Un polar qui balade le spectateur dans un Newcastle aussi attrayant qu'une pinte de bière brune au petit déjeuner avec un Michael Caine qui en impose dans ce rôle de tueur revanchard et flegmatique (bien porté sur le cul également).
Film anti-glamour (ce qui ne l'empêche pas d'être sexy) et rugueux qui est une parfaite illustration de son époque comme l'a dit contagion et qui sonne vraiment le glas de la fameuse innocence des 60's (je n'y étais pas, mais je présume icon_mrgreen.gif ) avec sa galerie de personnages bien pourris (homme d'affaire, prostitué, homme de main et même Carter, une belle brochette d'ordure), de décors déprimants mettant déjà en exergue la crise industrielle, le tout servit par une intrigue aux petits oignons qui se dévoile et dévoile le personnage de Carter au fur et à mesure du film.

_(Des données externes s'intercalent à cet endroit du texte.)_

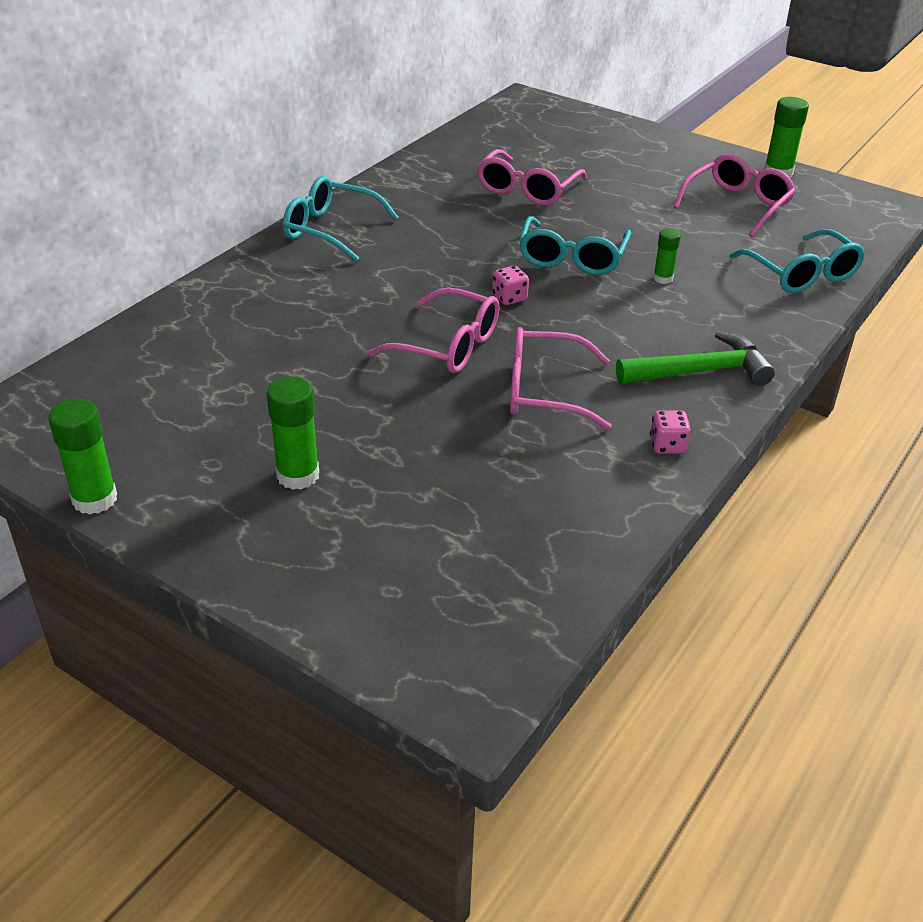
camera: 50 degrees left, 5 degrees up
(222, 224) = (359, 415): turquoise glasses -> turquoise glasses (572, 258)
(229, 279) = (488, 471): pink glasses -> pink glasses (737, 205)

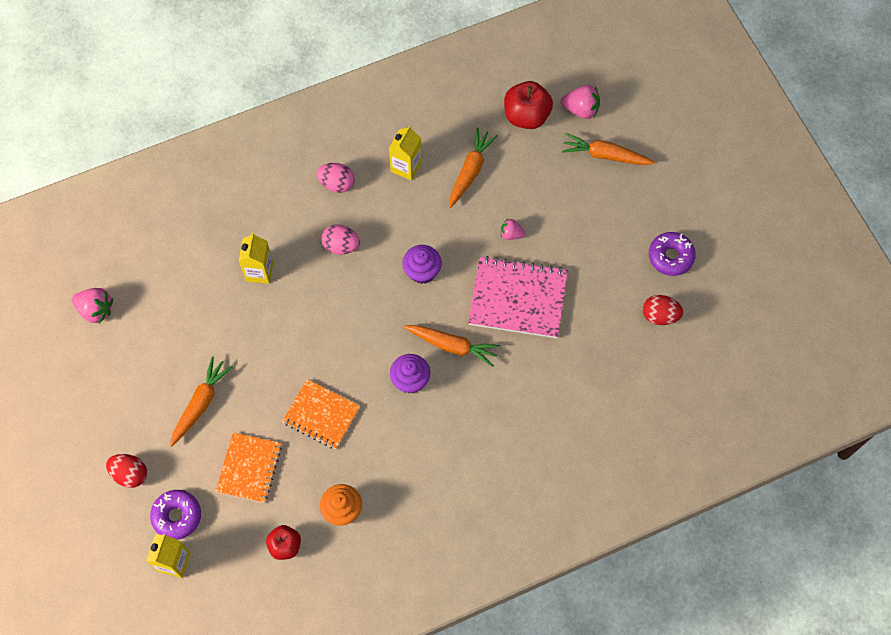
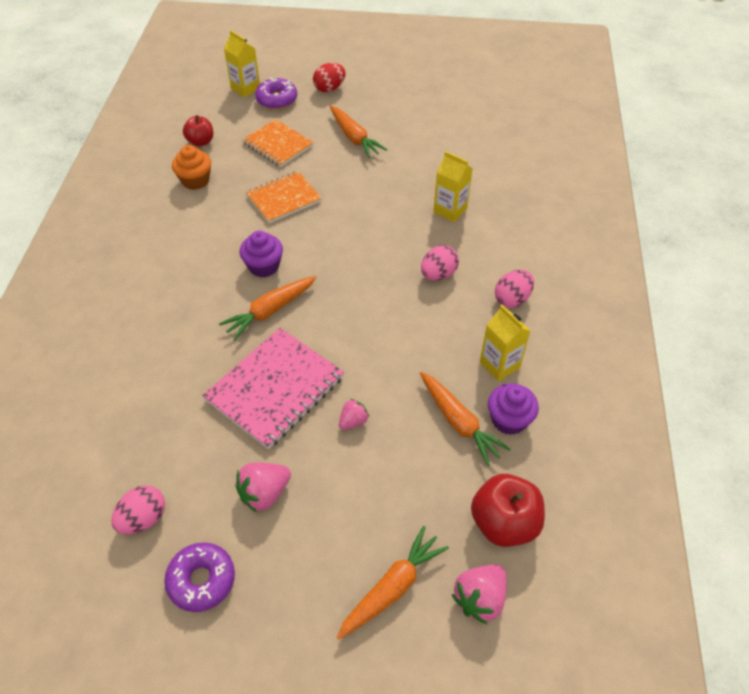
camera: 120 degrees right, 15 degrees down
(96, 310) = (481, 111): pink strawberry -> pink strawberry (264, 493)
(422, 271) = (366, 323): purple cupcake -> purple cupcake (509, 420)
(660, 316) = (143, 518): red egg -> pink egg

Personnage froid auquel il est dur de s'attacher, Carter n'en reste pas moins une figure passionnante et bouleversante lors de ces éclats d'humanité (la découverte de la video) qui tentera dans la douleur (et avec classe) de venger son frère jusque dans un final à l'image du reste du métrage, déprimant.
Bien sur, en tant que bon polar qui se respecte, le film contient bon nombre de scènes toniques et manie de fort belle manière un humour à froid tout à fait réjouissant (la blague sur les yeux de Eric, Michael Caine, nu sur le perron avec son fusil de chasse...).